━━━ Texte de l'exercice
Talabot ingénieur du canal

d'Aigues-Mortes â Beaucaire.

 

Le canal à Beaucaire

 

 L'amélioration ou plutôt la transformation du canal d'Aigues-Mortes à Beaucaire, conception heureuse et originale, a été le grand événement de la jeunesse de Paulin Talabot. Ce coup d'essai fut un coup de maître. Pour en faire comprendre tout le mérite, il est nécessaire de rappeler au moins sommairement les antécédents historiques de ce canal.

 

La région qu'il traverse forme sur la rive gauche du petit Rhône une sorte de terrain neutre, où les alluvions, l'eau salée et l'eau douce sont aux prises avec des succès alternatifs. Malgré d'assez grands travaux de desséchement, cette contrée offre encore, dans son ensemble, un aspect heureusement unique en France. Peuplée de vaches et de taureaux sauvages, de chevaux errant en liberté, de reptiles venimeux, de myriades d'insecte, elle offre au regard une vaste étendue d'étangs, de marais, de lisières de sable et de landes humides, parsemés de rares bouquets de pins.

 

Le premier projet de desséchement de ces marais remonte à Henri IV; la première idée du canal, à l'année 1645. Mais ce fut seulement en 1780 que les États de Languedoc, subrogés aux précédents concessionnaires, commencèrent ce grand ouvrage, en creusant le lit du canal dans la section d'Aigues-Mortes à Saint-Gilles, sur un parcours d'environ 35 kilomètres, à travers des marécages dont le niveau est à peine égal, et même son vent inférieur à celui de la mer. Il avait bien fallu établir le canal en contrebas de ce niveau; aussi l'eau salée n'aurait pas manqué de refluer dans les terrains adjacents, et d'y détruire tous les germes de végétation, si elle n'avait été retenue par des chaussées insubmersibles.

 

Il y avait déjà environ 3 millions de dépensés, somme considérable pour ce temps, quand la Révolution arrêta ces travaux, comme tant d'autres ! Pendant la période d'anarchie qui suivit, les chaussées furent rompues sur divers points, par l'effort de la mer ou pour d'autres causes.
━━━━━━
━━━ Données fournies
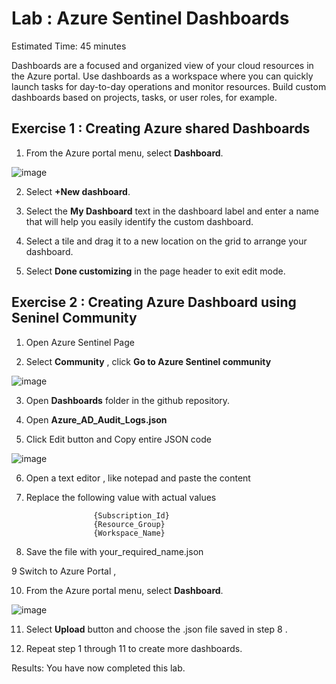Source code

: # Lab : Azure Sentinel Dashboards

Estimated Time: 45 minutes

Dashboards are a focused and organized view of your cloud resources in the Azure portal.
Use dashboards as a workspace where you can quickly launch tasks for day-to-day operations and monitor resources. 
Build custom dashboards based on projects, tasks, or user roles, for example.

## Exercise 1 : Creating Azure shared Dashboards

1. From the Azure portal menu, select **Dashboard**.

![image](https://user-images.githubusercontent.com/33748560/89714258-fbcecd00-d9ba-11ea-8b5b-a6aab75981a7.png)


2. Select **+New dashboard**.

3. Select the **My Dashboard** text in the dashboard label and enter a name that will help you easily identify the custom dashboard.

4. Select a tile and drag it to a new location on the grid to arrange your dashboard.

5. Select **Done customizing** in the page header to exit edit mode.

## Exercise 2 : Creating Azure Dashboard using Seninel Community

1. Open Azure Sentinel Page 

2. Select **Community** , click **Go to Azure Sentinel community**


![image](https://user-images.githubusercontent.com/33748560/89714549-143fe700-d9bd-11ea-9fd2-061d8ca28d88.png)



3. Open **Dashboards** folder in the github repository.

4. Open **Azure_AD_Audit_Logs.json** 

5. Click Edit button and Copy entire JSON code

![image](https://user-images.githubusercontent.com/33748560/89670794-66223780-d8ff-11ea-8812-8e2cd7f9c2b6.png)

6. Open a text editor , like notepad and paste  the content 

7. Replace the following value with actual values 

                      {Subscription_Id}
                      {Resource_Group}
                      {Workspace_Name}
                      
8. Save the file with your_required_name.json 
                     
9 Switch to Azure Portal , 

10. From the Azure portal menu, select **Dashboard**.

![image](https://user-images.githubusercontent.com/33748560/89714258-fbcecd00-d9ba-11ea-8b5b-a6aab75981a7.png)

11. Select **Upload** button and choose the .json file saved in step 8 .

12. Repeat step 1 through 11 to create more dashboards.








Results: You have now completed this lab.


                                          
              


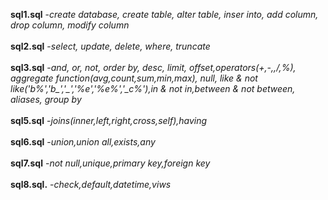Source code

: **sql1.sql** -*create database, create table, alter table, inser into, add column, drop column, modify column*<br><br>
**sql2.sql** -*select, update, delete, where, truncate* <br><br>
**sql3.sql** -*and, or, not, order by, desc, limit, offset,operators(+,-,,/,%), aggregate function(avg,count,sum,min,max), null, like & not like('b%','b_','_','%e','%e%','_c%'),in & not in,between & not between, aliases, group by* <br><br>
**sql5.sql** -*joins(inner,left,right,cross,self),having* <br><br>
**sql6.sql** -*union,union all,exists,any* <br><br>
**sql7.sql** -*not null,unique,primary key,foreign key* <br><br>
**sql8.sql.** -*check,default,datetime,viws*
━━━━━━
Consigne 1:
Recopiez le passage du texte sur le canal d'Aigues-Mortes à Beaucaire qui commence à « La région qu'il » et se termine à « bouquets de pins. ».
Consigne 2:
Poursuivez le texte sur le canal d'Aigues-Mortes à Beaucaire à partir de sa dernière phrase.

Réponse 1:
La région qu'il traverse forme sur la rive gauche du petit Rhône une sorte de terrain neutre, où les alluvions, l'eau salée et l'eau douce sont aux prises avec des succès alternatifs. Malgré d'assez grands travaux de desséchement, cette contrée offre encore, dans son ensemble, un aspect heureusement unique en France. Peuplée de vaches et de taureaux sauvages, de chevaux errant en liberté, de reptiles venimeux, de myriades d'insecte, elle offre au regard une vaste étendue d'étangs, de marais, de lisières de sable et de landes humides, parsemés de rares bouquets de pins.

Réponse 2:
L'état déplorable de la partie commencée de ce canal, et la nécessité de le terminer, fixèrent de bonne heure l'attention du gouvernement consulaire. Une loi du 25 ventôse an XI en prescrivit l'achèvement; et, le 27 floréal suivant (17 mai 1801), intervint entre le directeur général des ponts et chaussées et la Compagnie Perrochel un traité par lequel celle-ci prenait à sa charge la réfection et l'achèvement du canal de Beaucaire à Aigues-Mortes et de ses dépendances, situées dans le département du Gard (canaux de la Radelle, de Sylvéréal et Bourguidou), formant un développement total de 77,100 mètres, dont 50,400 pour le canal principal.

 

En retour, indépendamment des droits de navigation, et de la jouissance, pendant quatre-vingts ans; de tous les francs-bords (terrains laissés libres le long des canaux), le gouvernement concédait à la Compagnie la propriété incommutable et perpétuelle de tous les marais, étangs et palus situés dans le département du Gard, entre Beaucaire, Aigues-Mortes et l'étang de Mauguio (1), appartenant à l'État, et provenant de l'ancien domaine de l'Ordre de Malte, de tous domaines nationaux, etc.

 

(1) Étang auquel vient aboutir le canal de la Rodelle, faisant suite au canal principal.

 

Par la confiscation, procédé expéditif, sinon équitable, la Révolution avait coupé court aux procès multipliés en revendication et en délimitation de propriété, qui avaient retardé l'opération de deux siècles.

 

La dépense à faire était évaluée à 2500000 fr., et le délai primitivement accordé par le cahier des charges, pour leur achèvement, expirait le 12 septembre 1806.

 

La Compagnie poursuivit avec une grande activité l'exécution du canal jusqu'à Beaucaire, et les bateaux purent en effet y passer dès 1806. Mais il s'en fallait bien que tout fût terminé. Les brèches faites pendant la Révolution ne purent être totalement fermées que dans la dernière année de l'Empire. La disposition de l'écluse de prise d'eau dans le Rhône, destinée à alimenter la partie supérieure du canal, prit aussi bien plus de temps et d'argent qu'on ne l'avait prévu. En définitive, on dépensa 16 millions au lieu de 2 et demi, et la réception définitive n'eut lieu que le 29 septembre 1828.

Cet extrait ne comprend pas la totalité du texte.